## EXERCISE INSTRUCTIONS
Every line of the entries below that carries the string "changes" should be copied.

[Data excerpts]
**********

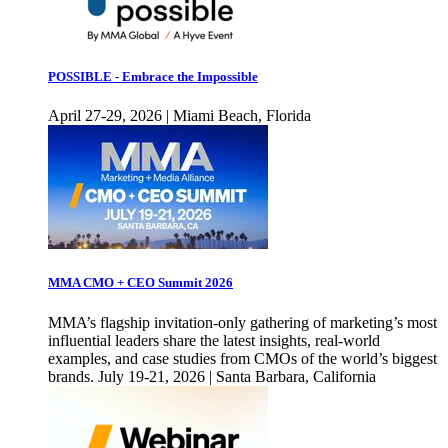
POSSIBLE - Embrace the Impossible
April 27-29, 2026 | Miami Beach, Florida
MMA CMO + CEO Summit 2026
MMA’s flagship invitation-only gathering of marketing’s most
influential leaders share the latest insights, real-world
examples, and case studies from CMOs of the world’s biggest
brands. July 19-21, 2026 | Santa Barbara, California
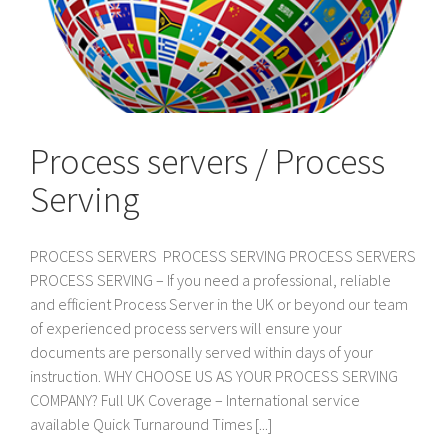
Process servers / Process
Serving
PROCESS SERVERS PROCESS SERVING PROCESS SERVERS
PROCESS SERVING – If you need a professional, reliable
and efficient Process Server in the UK or beyond our team
of experienced process servers will ensure your
documents are personally served within days of your
instruction. WHY CHOOSE US AS YOUR PROCESS SERVING
COMPANY? Full UK Coverage – International service
available Quick Turnaround Times [...]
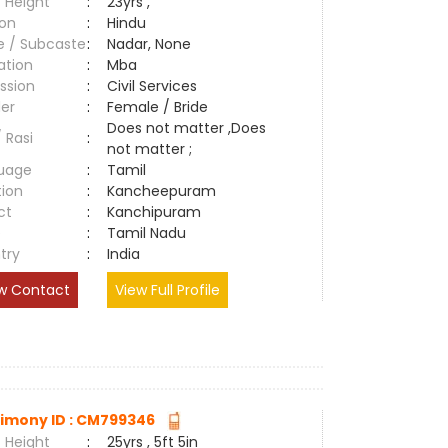
 Height
:
23yrs ,
ion
:
Hindu
e / Subcaste
:
Nadar, None
ation
:
Mba
ssion
:
Civil Services
er
:
Female / Bride
Does not matter ,Does
/ Rasi
:
not matter ;
uage
:
Tamil
tion
:
Kancheepuram
ct
:
Kanchipuram
e
:
Tamil Nadu
try
:
India
w Contact
View Full Profile
imony ID : CM799346
 Height
:
25yrs , 5ft 5in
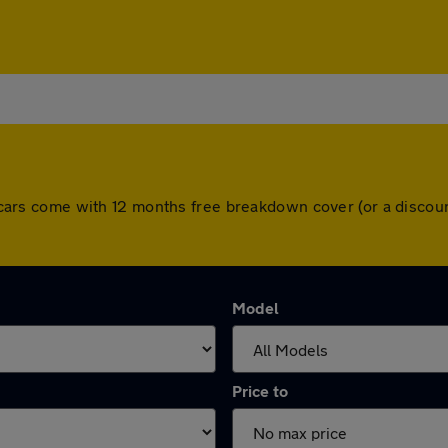
All cars come with 12 months free breakdown cover (or a disc
Model
Price to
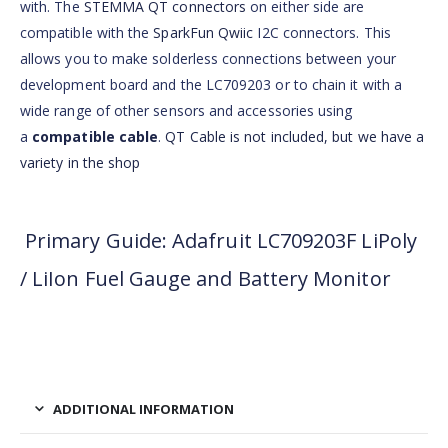
with. The
STEMMA QT connectors
on either side are
compatible with the
SparkFun Qwiic
I2C connectors. This
allows you to make solderless connections between your
development board and the LC709203 or to chain it with a
wide range of other sensors and accessories using
a
compatible cable
.
QT Cable is not included, but we have a
variety in the shop
Primary Guide: Adafruit LC709203F LiPoly
/ LiIon Fuel Gauge and Battery Monitor
ADDITIONAL INFORMATION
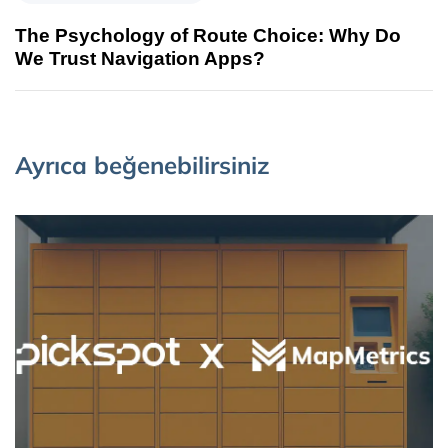
The Psychology of Route Choice: Why Do
We Trust Navigation Apps?
Ayrıca beğenebilirsiniz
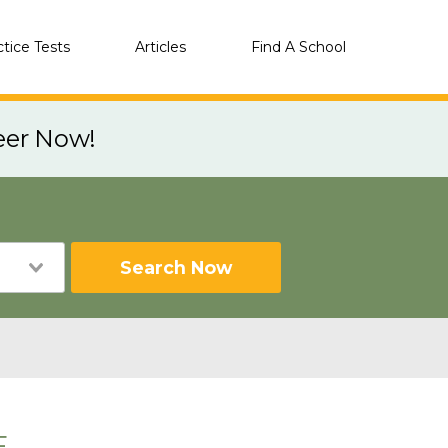
ctice Tests
Articles
Find A School
eer Now!
Search Now
E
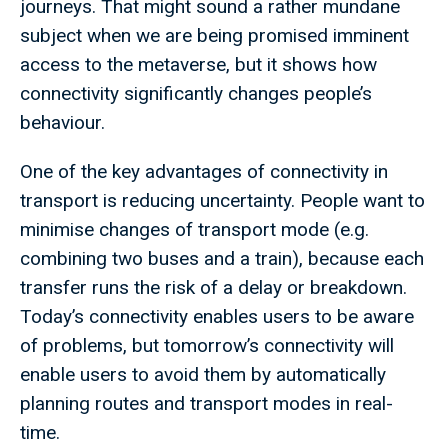
journeys. That might sound a rather mundane
subject when we are being promised imminent
access to the metaverse, but it shows how
connectivity significantly changes people’s
behaviour.
One of the key advantages of connectivity in
transport is reducing uncertainty. People want to
minimise changes of transport mode (e.g.
combining two buses and a train), because each
transfer runs the risk of a delay or breakdown.
Today’s connectivity enables users to be aware
of problems, but tomorrow’s connectivity will
enable users to avoid them by automatically
planning routes and transport modes in real-
time.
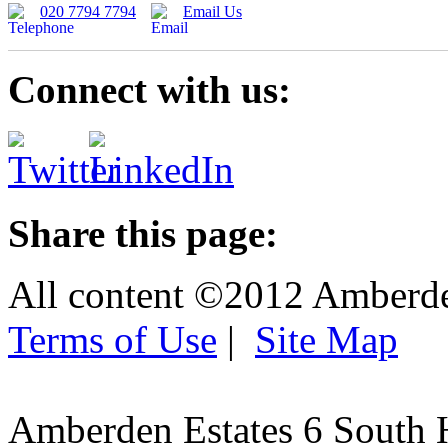
020 7794 7794
Email Us
Connect with us:
Share this page:
All content ©2012 Amberd
Terms of Use
|
Site Map
Amberden Estates 6 South 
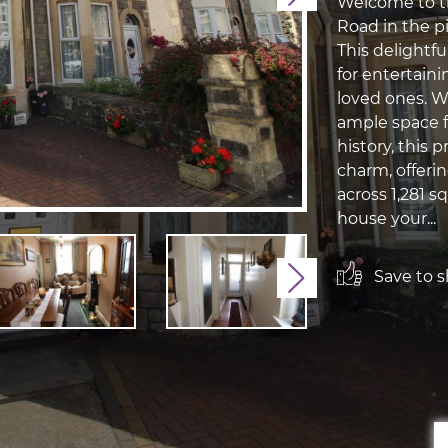
Welcome to t
Road in the 
This delightf
for entertaini
loved ones. W
ample space f
history, this
charm, offeri
across 1,281 s
house your...
Save to sh
Next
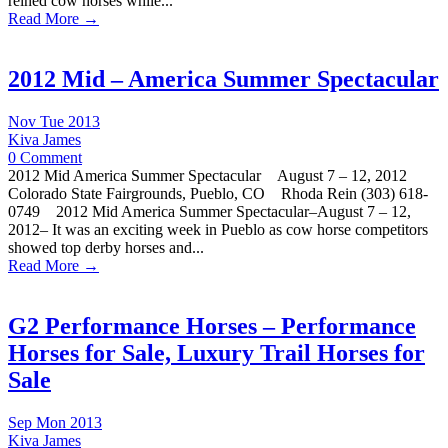
reined cow horses while...
Read More →
2012 Mid – America Summer Spectacular
Nov Tue 2013
Kiva James
0 Comment
2012 Mid America Summer Spectacular August 7 – 12, 2012
Colorado State Fairgrounds, Pueblo, CO Rhoda Rein (303) 618-
0749 2012 Mid America Summer Spectacular–August 7 – 12,
2012– It was an exciting week in Pueblo as cow horse competitors
showed top derby horses and...
Read More →
G2 Performance Horses – Performance
Horses for Sale, Luxury Trail Horses for
Sale
Sep Mon 2013
Kiva James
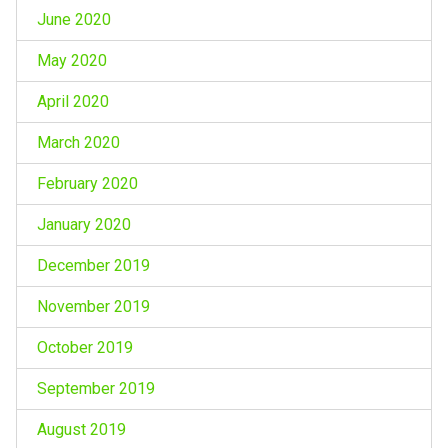
June 2020
May 2020
April 2020
March 2020
February 2020
January 2020
December 2019
November 2019
October 2019
September 2019
August 2019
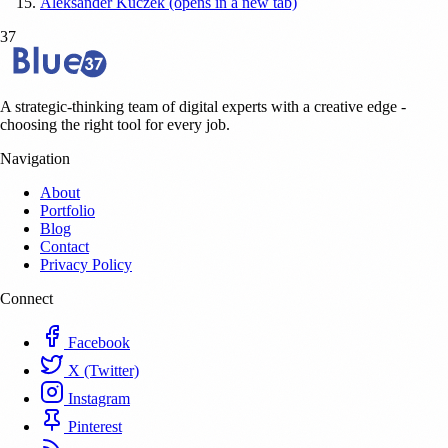
Aleksander Kuczek (opens in a new tab)
37
A strategic-thinking team of digital experts with a creative edge -
choosing the right tool for every job.
Navigation
About
Portfolio
Blog
Contact
Privacy Policy
Connect
Facebook
X (Twitter)
Instagram
Pinterest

**********

## TASK SOLUTION
connectivity significantly changes people’s
minimise changes of transport mode (e.g.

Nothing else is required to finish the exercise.